Complementing the clinical evidence, his in-vitro studies with collaborators show that low concentrations of (-)-epicatechin can up-regulate osteogenic markers (BMP2, RUNX2, SPARC) and increase calcium deposition in human MSCs—an effect consistent with enhanced osteogenic differentiation. This line of work supports the development of adjunctive, nutraceutical-informed strategies to augment bone regeneration.

In oncology, Dr. Parra Barrera has contributed to a peer-reviewed synthesis of evidence regarding infectious agents and childhood leukemia, clarifying plausibility, mechanistic pathways, and epidemiological patterns of infection-linked leukemogenesis. These insights inform future prevention and early-life exposure studies in pediatric cancer.

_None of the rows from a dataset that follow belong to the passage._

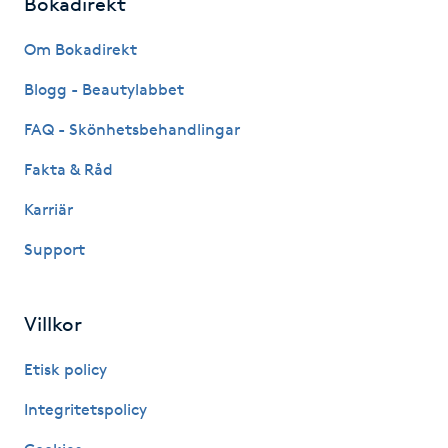
Bokadirekt
Gua Sha-massage
Om Bokadirekt
H
Blogg - Beautylabbet
Hatha Yoga
FAQ - Skönhetsbehandlingar
Fakta & Råd
Headspa
Karriär
Healing
Support
Herrklippning
Villkor
HIFU
Etisk policy
Hollywood Peel
Integritetspolicy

Representative publications (with links)

• Autologous MSCs + skin autograft for chronic diabetic ulcer (clinical case).
  Cirugía y Cirujanos (English Edition), 2015;83(6):532-536. Demonstrates feasibility and clinical integration of autologous MSCs processed under standardized criteria, resulting in complete lesion coverage and functional recovery in a complex case of T2D-associated chronic ulcer. (See journal page and PDF.)
• (-)-Epicatechin promotes osteogenic gene expression in human MSCs (in-vitro).
  Journal of Medicinal Food, 2025;28(8):757-767. Low-dose epicatechin synergizes with sub-pharmacologic osteogenic medium to increase BMP2, RUNX2, and SPARC expression and mineral deposition; affiliations include ESM-IPN and Immunotherapy Regenerative Medicine. (See PubMed record and publisher.)
• Review: Infectious Agents in Childhood Leukemia.
  Archives of Medical Research, 2017;48(4):305-313. A comprehensive review co-authored by Dr. Parra Barrera (ESM-IPN) synthesizing mechanistic and epidemiologic data on infection-linked leukemogenesis and its implications for pediatric ALL.

Additional indexing/affiliation resources: IPN Elsevier Pure researcher portal entry for Alberto Parra Barrera (links out to Scopus/outputs).

Current lines of work

• MSC-based wound repair & tissue regeneration. Ongoing protocol development and optimization of MSC isolation/expansion (autologous bone marrow), phenotype confirmation, and application strategies for hard-to-heal wounds and musculoskeletal repair—always aligned to identity/viability standards and sterile processing.
• Bioactive molecules & osteogenic signaling. Exploration of flavonoid-driven osteogenesis to reduce pharmacologic burden in bone regeneration, with a focus on BMP2/RUNX2/SPARC pathways in human MSCs and potential adjuvant roles for nutraceuticals in skeletal healing.
• Etiologic factors in leukemia. Continued scholarly work integrating clinical epidemiology and molecular insights to clarify how infectious exposures may intersect with immune development and leukemogenic events in childhood.

Impact

Across bench, bedside, and review literature, Dr. Parra Barrera’s contributions advance three strategic aims for Immunotherapy Regenerative Medicine – NK Division and partners:

1. Establishing safe, standardized MSC workflows for clinical use—covering identity (flow cytometry markers), potency (differentiation), and sterility—to underpin real-world wound care and reconstructive protocols.
2. Leveraging bioactive small molecules to amplify osteogenesis of MSCs, potentially shortening rehabilitation windows and improving the durability of orthopedic and dental-maxillofacial reconstructions.
3. Integrating oncology insights into clinical decision-making by mapping plausible infection-related pathways in leukemogenesis, informing prevention strategies and patient education in pediatric risk contexts.